A zombie apocalypse is a maddening concept and never truly driven by A-list talent because its so potent. The genre is the star. Part of the horror of it is that it feels closer to reality than supernatural horror or cheezy-slasher flicks. Brooks simply exploited this with a political slant. Something about this type of disaster, the way the stories roll up on the protagonists out of nowhere with little to understand and imminent tragedy around every corner on a societal level, touches upon truisms we see every time we turn on the television; that there is great violence just beyond our view and ability to truly comprehend with global consequences that we are likely powerless to prevent. The lights go out in Brooklyn, and it's all a zombie-apocalypse town where your neighbors could turn into cannibals the minute we forget we're in this together.
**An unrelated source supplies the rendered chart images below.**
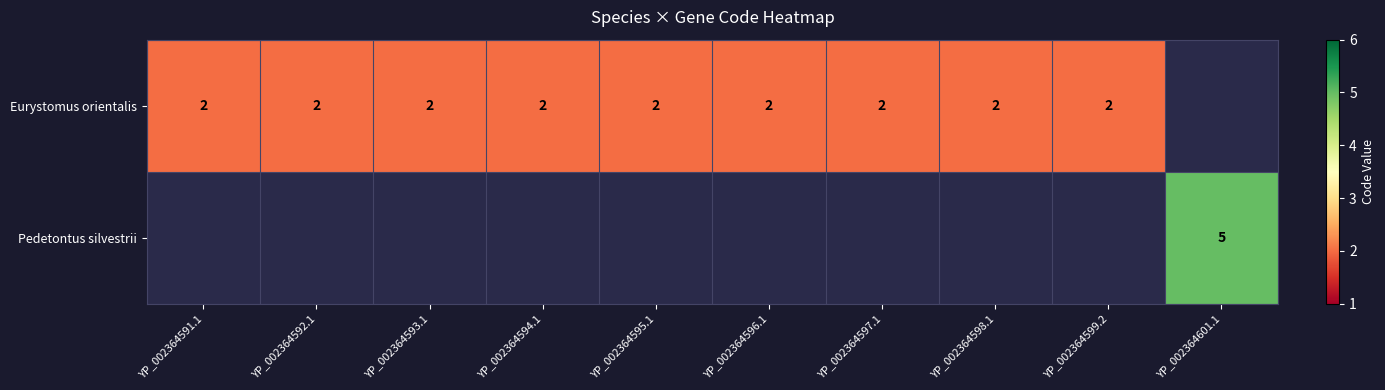

True or false: Pedetontus silvestrii has a value of 9 at YP_002364601.1.

False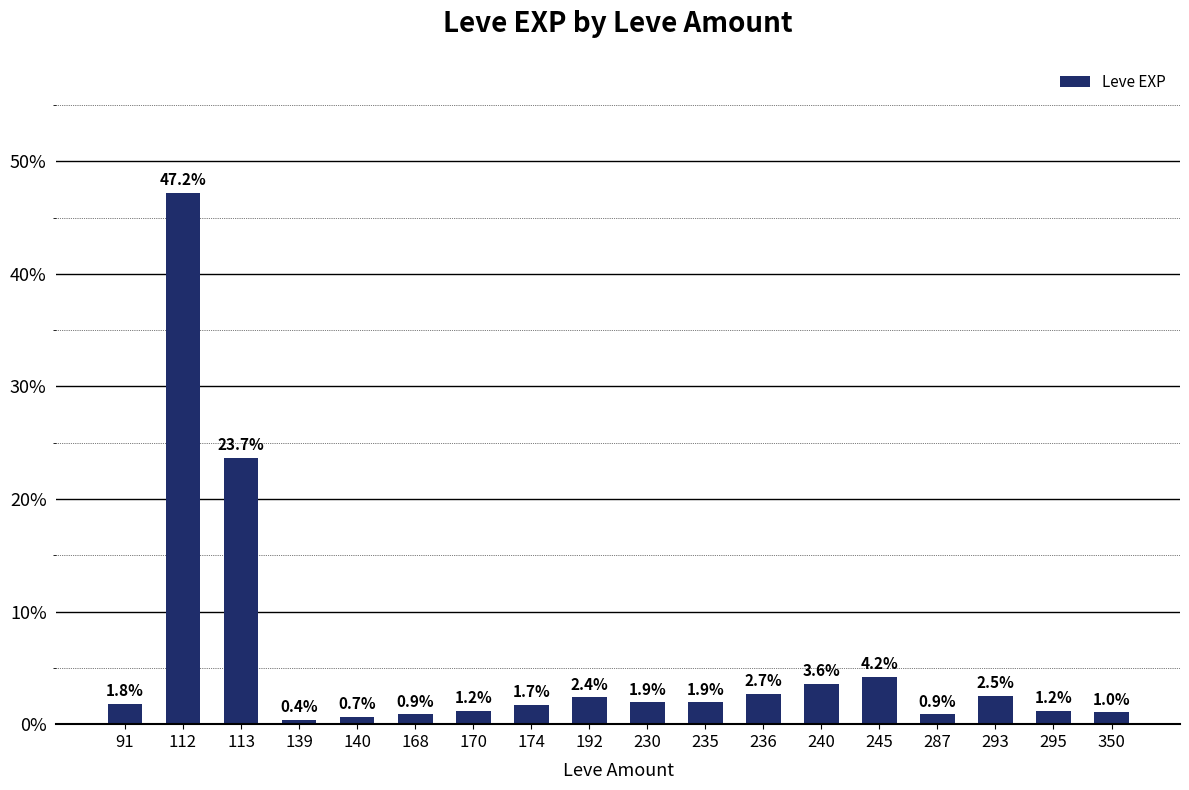

How many distinct data groups are displayed?

1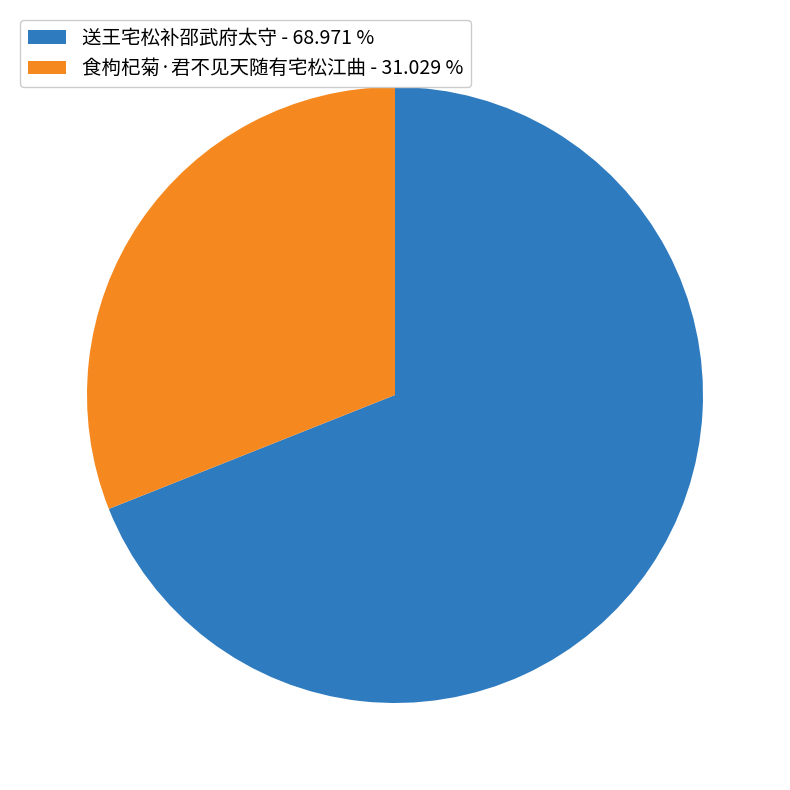

Does any single category account for the majority?

Yes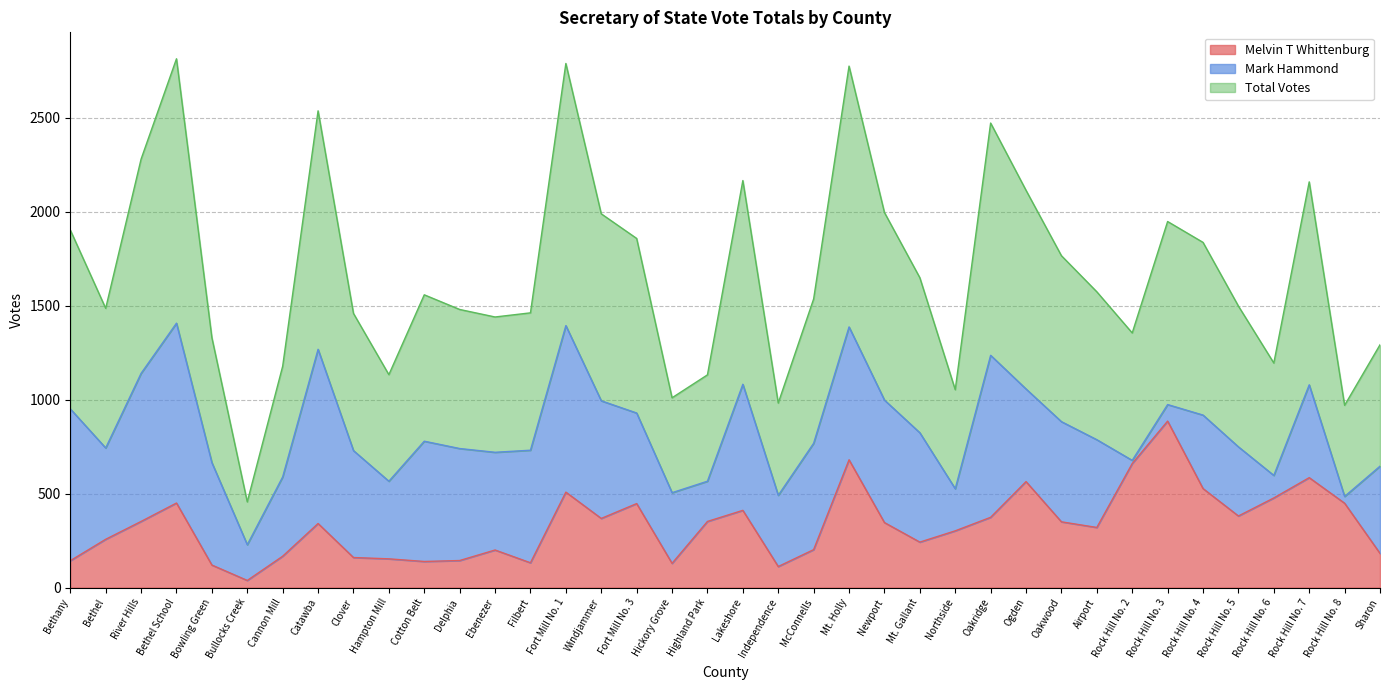

What is the difference between the highest and lowest values at Rock Hill No. 8?

521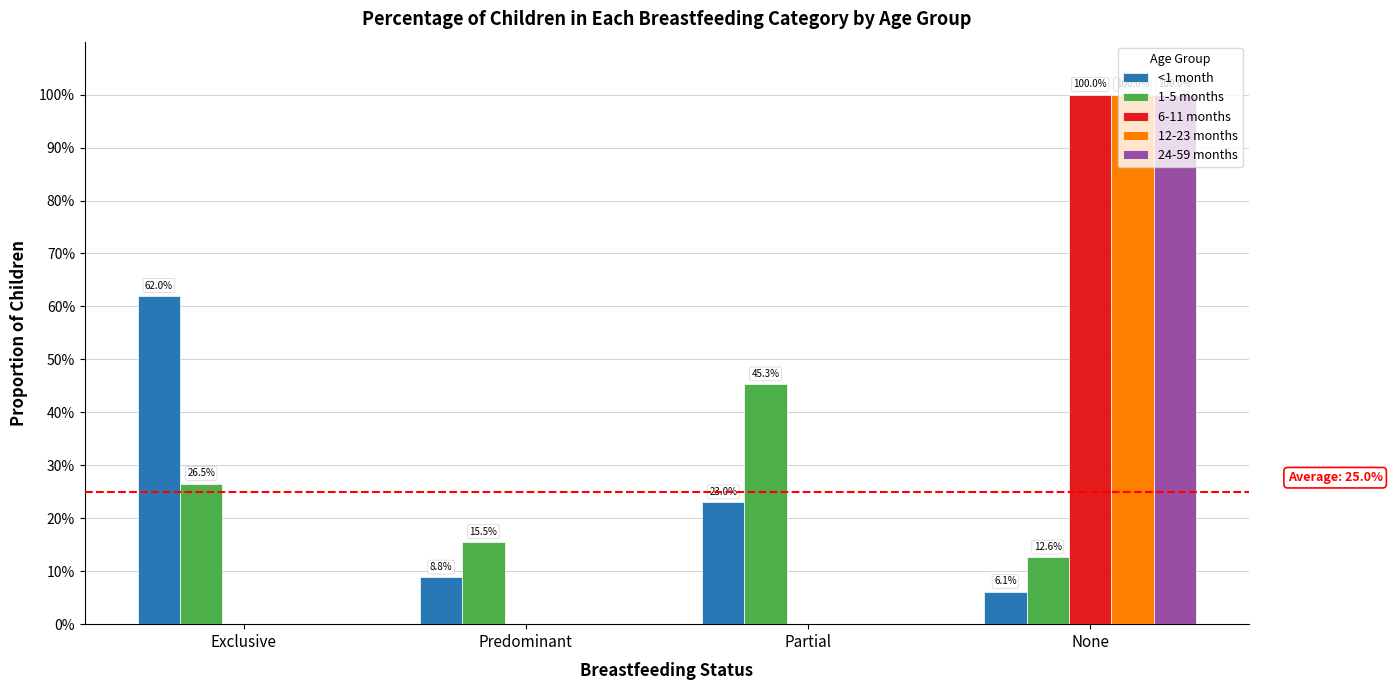

Which series has the largest total across all categories?

<1 month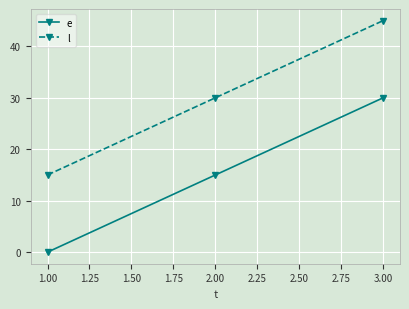

What are all the series names shown in the legend?

e, l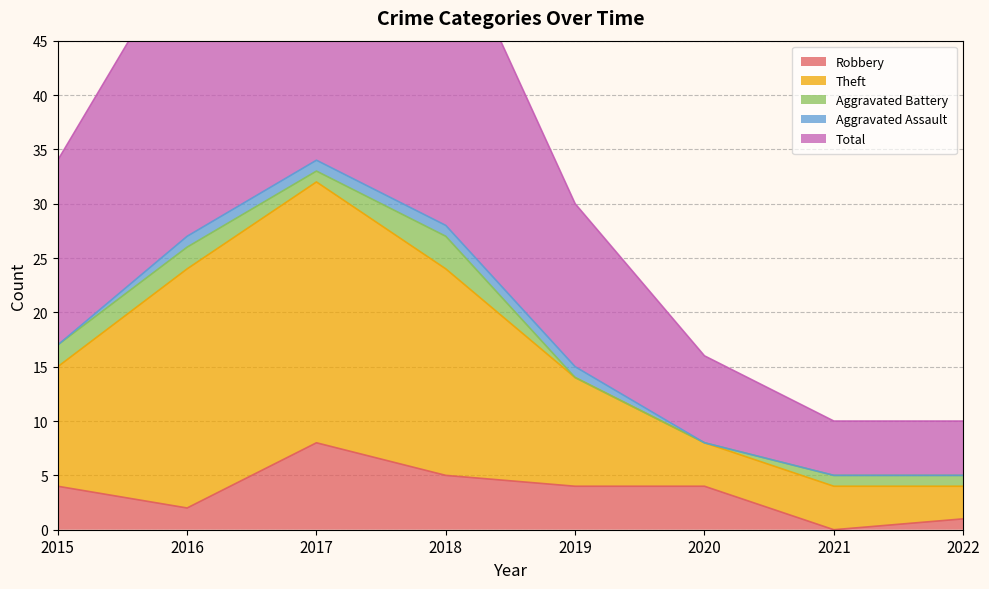

At which category is the sum across all series the highest?

2017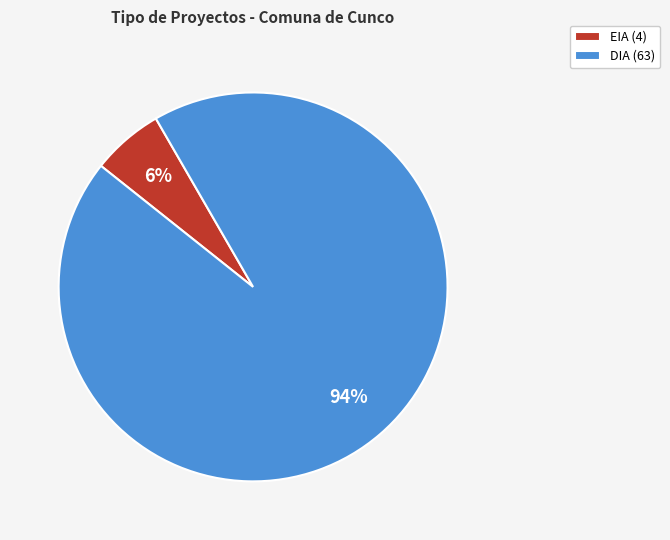

What percentage is the EIA slice, to the nearest percent?

6%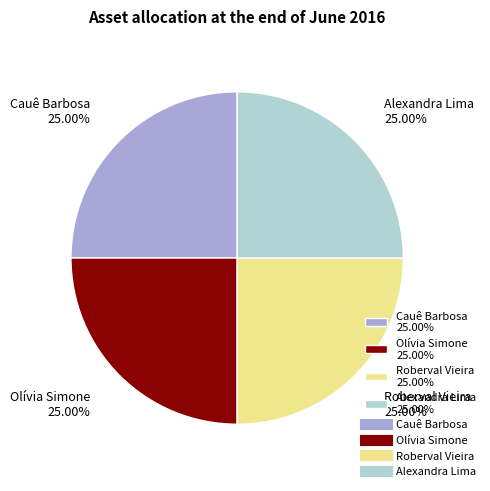

How many segments does this pie chart have?

4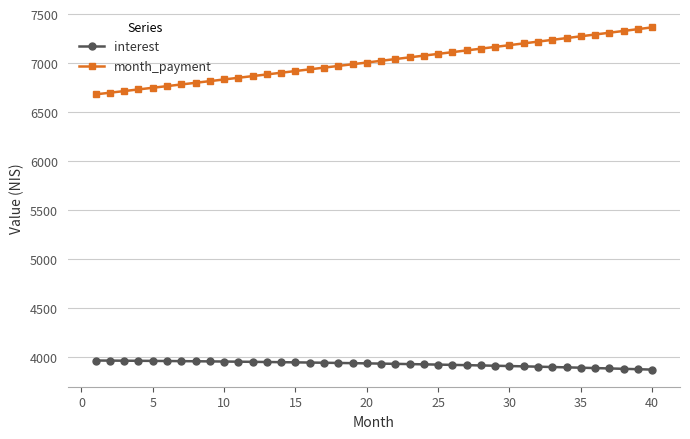

At how many categories does at least one series exceed 5342?

40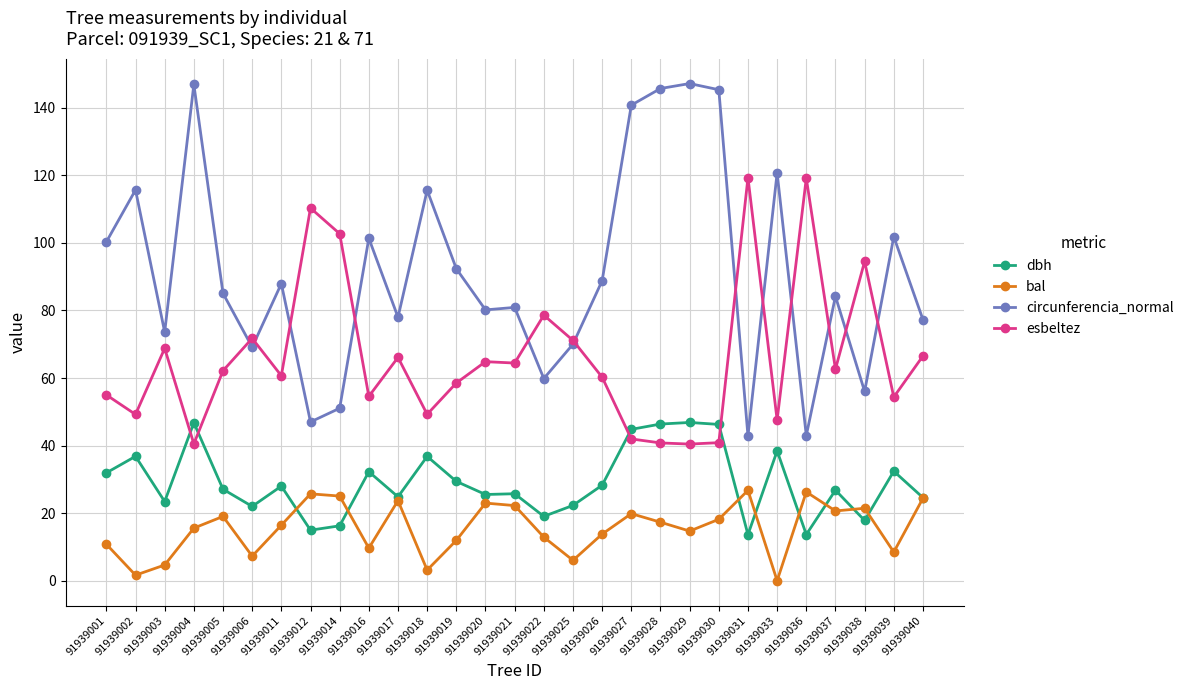

Is the value of bal at 91939017 greater than the value of dbh at 91939021?

No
I feel like Brad Pitt confuses this. Cause he's Brad Pitt. District 9 worked because we focused on the circumstances and the protagonist truly was an every-man. The Walking Dead may have franchise value, but that show works still for people unfamiliar to the comics because the cast feels real. Many of the Romero films cast B-list talent or relative unknowns. 28 Days Later helped spark Murphy's career. But in these trailers I keep thinking, that's Brad Pitt pretending to be scared of CG Zombies. That's Brad Pitt pretending to be a normal guy after he's been Achilles.

This is a genre film, not a drama where we - the audience - displace identity as a given. So my expectations hinge on what the real star of this film is. Is it the zombies? No, they're CG. Everything they do will have weird glossy sheen that will make all the tension end as soon as they show up. Is it Brook's geopolitical discourse? If it works the way District 9's did, by offering that docu-drama aesthetic maybe. But this isn't going that way even though that seems to be what led Plan B to this project. Is it Forster and Pitt's capacity for drama? I suppose so. And that would qualify their problems with Act 3. Any other focus would not require Pitt; in fact I believe he would detract from it (as in Pitt plus CG zombies = lame, Pitt vs. Geopolitical realism + CG zombies = confusing).

But IF the creative team really does center on the family man's plight, and they do it really well, then the rest is relegated to an engaging (although cosmetic and expensive) through-line and subplot without competing with the strength Pitt and Forster naturally bring to the table. Otherwise the novel and/or the horror alone would be enough. Counter to this, I'm sure Paramount wants to cast its net as wide as possible but sometimes spreading your hunt thin means everyone comes home empty-handed or not at all.


Hopefully we can take away from this what it means to graduate a b-genre into a blockbuster, in case you're on the ground floor trying to get Amazon Studios to get you in.  We all know Hollywood won't settle comfortably for anything below $200 million.